WORK INSTRUCTION:
Check each line of the data for "wikipedia", and copy the ones that have it.

============

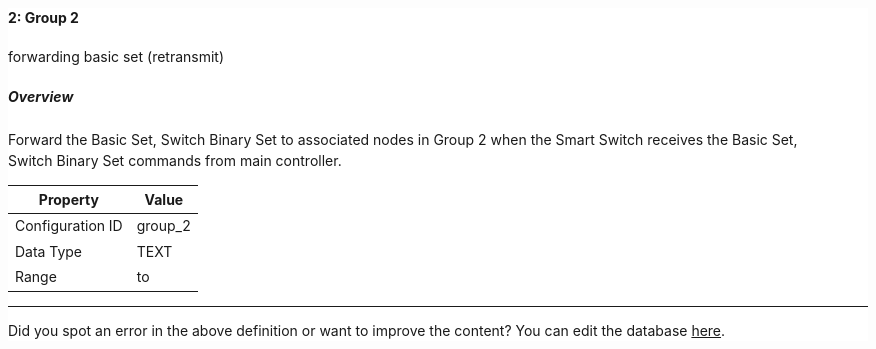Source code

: 
#### 2: Group 2

forwarding basic set (retransmit)  


##### Overview 

Forward the Basic Set, Switch Binary Set to associated nodes in Group 2 when the Smart Switch receives the Basic Set, Switch Binary Set commands from main controller.


| Property         | Value    |
|------------------|----------|
| Configuration ID | group_2 |
| Data Type        | TEXT |
| Range |  to  |


---

Did you spot an error in the above definition or want to improve the content?
You can edit the database [here](http://www.cd-jackson.com/index.php/zwave/zwave-device-database/zwave-device-list/devicesummary/63).
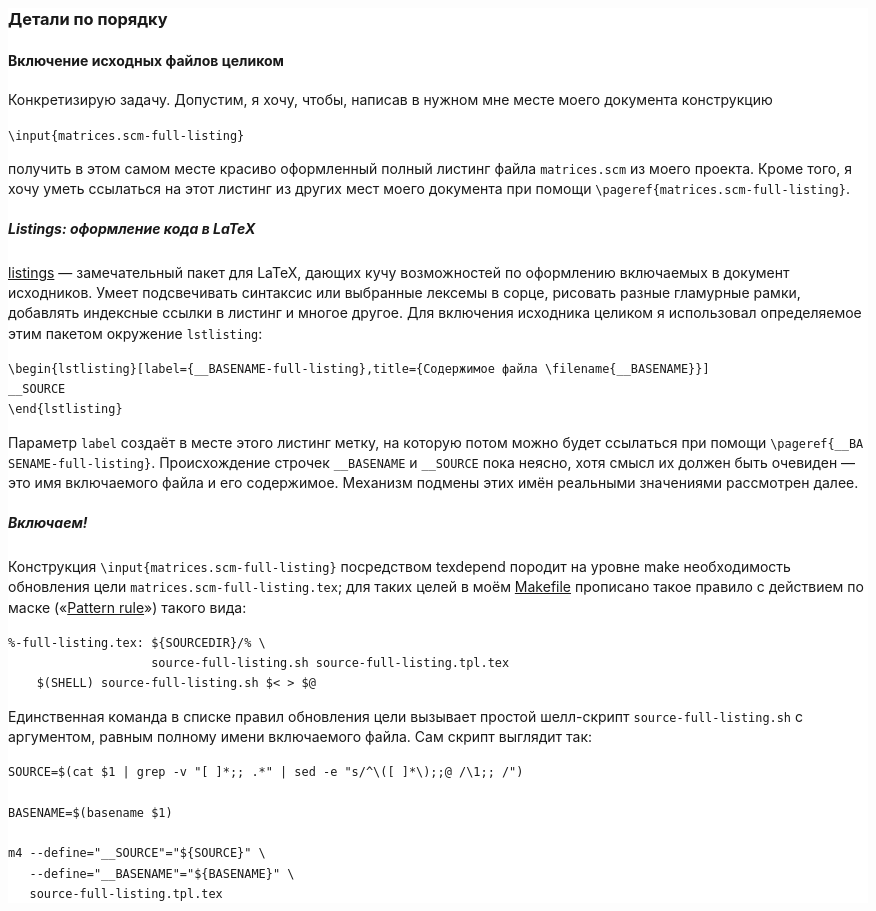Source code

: ### Детали по порядку

#### Включение исходных файлов целиком

Конкретизирую задачу. Допустим, я хочу, чтобы, написав в нужном мне
месте моего документа конструкцию

    \input{matrices.scm-full-listing}

получить в этом самом месте красиво оформленный полный листинг файла
`matrices.scm` из моего проекта. Кроме того, я хочу уметь ссылаться на
этот листинг из других мест моего документа при помощи
`\pageref{matrices.scm-full-listing}`.

##### Listings: оформление кода в LaTeX

[listings][] — замечательный пакет для LaTeX, дающих кучу возможностей
по оформлению включаемых в документ исходников. Умеет подсвечивать
синтаксис или выбранные лексемы в сорце, рисовать разные гламурные
рамки, добавлять индексные ссылки в листинг и многое другое. Для
включения исходника целиком я использовал определяемое этим пакетом
окружение `lstlisting`:

    \begin{lstlisting}[label={__BASENAME-full-listing},title={Содержимое файла \filename{__BASENAME}}]
    __SOURCE
    \end{lstlisting}

Параметр `label` создаёт в месте этого листинг метку, на которую потом
можно будет ссылаться при помощи `\pageref{__BASENAME-full-listing}`.
Происхождение строчек `__BASENAME` и `__SOURCE` пока неясно, хотя смысл
их должен быть очевиден — это имя включаемого файла и его содержимое.
Механизм подмены этих имён реальными значениями рассмотрен далее.

##### Включаем!

Конструкция `\input{matrices.scm-full-listing}` посредством texdepend
породит на уровне make необходимость обновления цели
`matrices.scm-full-listing.tex`; для таких целей в моём [Makefile][]
прописано такое правило с действием по маске («[Pattern rule][]») такого
вида:

    %-full-listing.tex: ${SOURCEDIR}/% \
                        source-full-listing.sh source-full-listing.tpl.tex
        $(SHELL) source-full-listing.sh $< > $@

Единственная команда в списке правил обновления цели вызывает простой
шелл-скрипт `source-full-listing.sh` с аргументом, равным полному имени
включаемого файла. Сам скрипт выглядит так:

    SOURCE=$(cat $1 | grep -v "[ ]*;; .*" | sed -e "s/^\([ ]*\);;@ /\1;; /")

    BASENAME=$(basename $1)

    m4 --define="__SOURCE"="${SOURCE}" \
       --define="__BASENAME"="${BASENAME}" \
       source-full-listing.tpl.tex


  [Doxygen]: http://www.stack.nl/~dimitri/doxygen/
  [gtk-doc]: http://www.gtk.org/gtk-doc/
  [SchemeDoc]: http://www.cs.aau.dk/~normark/schemedoc/
  [Texinfo]: http://www.gnu.org/software/texinfo/
  [PyGTK]: http://library.gnome.org/devel/pygtk/stable/
  [Graphviz]: http://www.graphviz.org/
  [Literate Programming]: http://www.literateprogramming.com/
  [WEB]: http://sunburn.stanford.edu/~knuth/cweb.html
  [LaTeX]: http://ru.wikipedia.org/wiki/LaTeX
  [GNU make]: http://www.gnu.org/software/make/
  [Файлы проекта]: http://sphinx.net.ru:80/hg/term-paper-diffeq/file/bc94df402ff0b58f03d5e37450fca5fa81a22fd3/source
  [Mercurial-репозитории]: http://sphinx.net.ru:80/blog/entry/howto-mercurial-repo-with-web-fastcgi-and-ssl/
  [PDF]: http://sphinx.net.ru:80/media/uploads/report.pdf
  [Texdepend]: http://www.ctan.org/tex-archive/support/texdepend/
  [makedepend]: http://en.wikipedia.org/wiki/Makedepend
  [Makefile]: http://sphinx.net.ru:80/hg/term-paper-diffeq/file/bc94df402ff0b58f03d5e37450fca5fa81a22fd3/doc/Makefile
  [m4]: http://www.gnu.org/software/m4/
  [listings]: http://www.ctan.org/tex-archive/macros/latex/contrib/listings/
  [Pattern rule]: http://www.gnu.org/software/automake/manual/make/Pattern-Rules.html
  [Содержимое]: http://sphinx.net.ru:80/hg/term-paper-diffeq/file/bc94df402ff0b58f03d5e37450fca5fa81a22fd3/doc/source-full-listing.tpl.tex
  [документа]: http://sphinx.net.ru:80/hg/term-paper-diffeq/file/bc94df402ff0b58f03d5e37450fca5fa81a22fd3/doc/report.tex
  [Scheme Elucidator]: http://www.cs.aau.dk/~normark/elucidative-programming/
  [LAML]: http://www.cs.aau.dk/~normark/laml/
  [Semantic]: http://cedet.sourceforge.net/semantic.shtml
  [написал]: http://sphinx.net.ru:80/blog/entry/semantic-wizardry/
  [tag-listing.sh]: http://sphinx.net.ru:80/hg/term-paper-diffeq/file/bc94df402ff0b58f03d5e37450fca5fa81a22fd3/doc/tag-listing.sh
  [Lisp2TeX]: http://pagesperso-systeme.lip6.fr/Christian.Queinnec/WWW/l2t.html
  [pic]: http://www.gnu.org/software/groff/
  [примерно так]: http://sphinx.net.ru:80/hg/term-paper-diffeq/file/bc94df402ff0b58f03d5e37450fca5fa81a22fd3/source/statement.scm
  [screen1196171299]: https://web.archive.org/web/20081228214955im_/http://farm3.static.flickr.com/2396/2068111487_3dbdbd9732.jpg
  [скрипт]: http://sphinx.net.ru:80/hg/term-paper-diffeq/file/bc94df402ff0b58f03d5e37450fca5fa81a22fd3/doc/initial-data.sh
  [Guile]: http://www.gnu.org/software/guile/
  [классическим]: http://www.catb.org/~esr/writings/taoup/html/ch05s02.html#id2906931
  [шаблон]: http://sphinx.net.ru:80/hg/term-paper-diffeq/file/bc94df402ff0b58f03d5e37450fca5fa81a22fd3/doc/results.tpl.tex
  [texify-results.sh]: http://sphinx.net.ru:80/hg/term-paper-diffeq/file/bc94df402ff0b58f03d5e37450fca5fa81a22fd3/doc/texify-results.sh
  [Metapost]: http://ru.wikipedia.org/wiki/MetaPost
  [сценарий]: http://sphinx.net.ru:80/hg/term-paper-diffeq/file/bc94df402ff0b58f03d5e37450fca5fa81a22fd3/doc/plot-results.sh
  [Metapost-шаблоне]: http://sphinx.net.ru:80/hg/term-paper-diffeq/file/bc94df402ff0b58f03d5e37450fca5fa81a22fd3/doc/plot.tpl.mp
  [Octave]: http://www.gnu.org/software/octave/
  [gnuplot]: http://www.gnuplot.info/
  [ePiX]: http://mathcs.holycross.edu/~ahwang/current/ePiX.html
  [pgf]: http://www.ctan.org/tex-archive/help/Catalogue/entries/pgf.html
  [PyXPlot]: http://www.pyxplot.org.uk/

============

RESULT FOR THIS TASK:
  [LaTeX]: http://ru.wikipedia.org/wiki/LaTeX
  [makedepend]: http://en.wikipedia.org/wiki/Makedepend
  [Metapost]: http://ru.wikipedia.org/wiki/MetaPost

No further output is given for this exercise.